Attorney, sports writer, Gettysburg College women’s rugby coach and television host - 58-year-old Gettysburg native Jeff Cook has a diverse resume.
Today, his resignation as Adams County Chief Public Defender, the job that has likely demanded most of his time since 1987, becomes official.
Cook also writes sports for the Gettysburg Times, and calls games on Adams Community Television.
“It’s been a good run,” Cook said, reflecting in his private law office at 234 Baltimore St. in Gettysburg. “I’m not retiring, I’m just resigning as public defender. My private practice will remain here in town. I’m not ready to give up practicing law yet.”
The decision, Cook said, was amicable with the Adams County Commissioners, who appoint the public defender. He will finish out the rest of his cases via a private contract with the county.
“The county philosophy is probably one that the position is another unfunded mandate in a budgetary sense,” Cook said. “They had asked me to give up my private practice and I wasn’t willing to do that at this time. That being said, it has been a noble calling helping people who don’t have council.”
Public defenders are assigned to represent people charged with crimes and who can’t afford a private attorney.
“I think there is a misconception about public defenders,” Cook said. “People think if you get something for free, well it must not be very good. However, we passed the same bar and have the same degree as district attorneys.”
Cook graduated Summa Cum Laude from Gettysburg College with a Bachelor of Arts degree in political science. He is also a graduate of Duke University School of Law.
He came to Adams County in 1986 as an assistant public defender after “cutting his teeth” for 10 years in Dauphin County. For one- and a-half years, he worked in both counties at the same time. In 1987, he partnered in the Gettysburg firm of Wilcox, James and Cook, and the Adams County Commissioners appointed him as the successor to Clayton Wilcox as Chief Public Defender.
“In those days everyone was part-time, even the district attorney,” Cook said. “Things have changed dramatically in practicing law since then. The types of crimes have grown. There was no Internet so the child pornography cases were not happening and there were not as many sex crimes or they at least were not being reported like they are now. We also have video conferences now. I can sit in my office and talk to a client at the prison and see him on a video screen.”
Asked about his most notable case, Cook quickly referenced the Barry Laughman trial when his 21-year-old client was sentenced to life in prison for the killing and post-mortem rape of a neighbor and distant relative, 85-year-old Edna Laughman. He was released 17 years later based on DNA evidence.
“I saved the DNA from the scene because we couldn’t test for it then like we can test for it now,” Cook said. “Someday I knew we would get to the point where we could analyze it more thoroughly so I froze it and gave it to Mark Stoneking, a former Penn-State professor.”
After the sample made its way to Germany, brought it back to the United States for testing in 2003. Results showed the DNA did not belong to Laughman and he was freed one year later.
Not every client Cook has had showed signs of innocence like Laughman. Part of the job, he said, is keeping a level head even when you sense the person you are defending is hiding the truth.
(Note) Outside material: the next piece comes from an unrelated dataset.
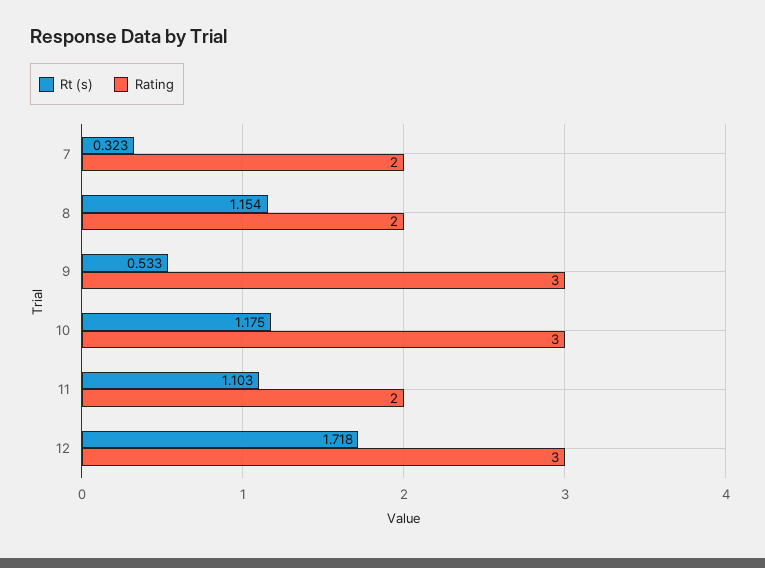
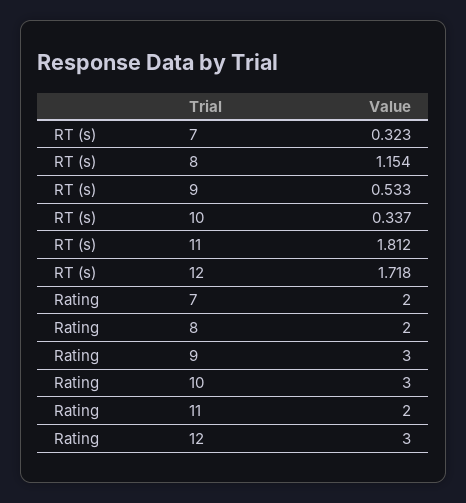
Rt (s), 10: 1.175 -> 0.337
Rt (s), 11: 1.103 -> 1.812

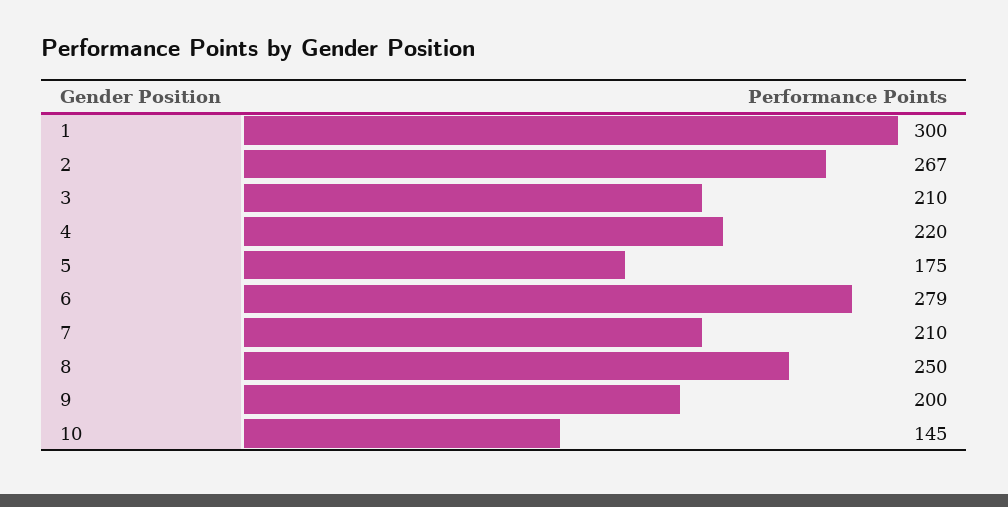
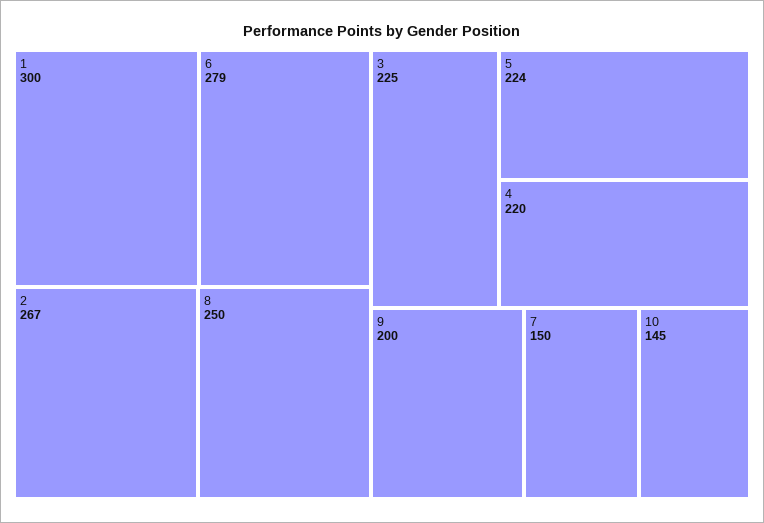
3: 210 -> 225
5: 175 -> 224
7: 210 -> 150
“You have to show faith in your clients,” Cook said. “But there are times when you can tell their story is a little shaky and I always tell them, ‘look I believe you but do you think a jury will?’ A lot of clients will tell you what sentence they want or what they want to happen. My line to them is you’re not ordering off a menu at McDonalds. You present the best defense you can and see where it goes from there.”
Cook said many people played key roles in his decision to do the job as long as he has.
“I respect all the people I work with including the judges, police officers and district attorneys,” he explained. “Kristen Rice and Warren Bladen have also done a wonderful job as dedicated public servants in the Public Defender’s office. Dave James, who I share a building with, is also leaving the Public Defender’s office after many, many good years. I have been blessed in that sense and I will still get to work with many of them.”
Still running and swimming every week, Cook said he feels pretty good and doesn’t plan to go into hiding when May 1 rolls around.
“I still feel like I have a lot to offer with my private law practice,” he said. “This allows me to be more selective with cases I want to take and part of that is I have to learn how to say no. I’m not inclined to turn anyone away. I do look forward to carrying only about five files into court instead of 20.”
What will Cook miss most?
“Being an advocate for those people who are genuinely innocent but can’t afford the legal representation,” he said. “I got a lot of satisfaction out of presenting their side and helping them. We are there to present their side when nobody else is.”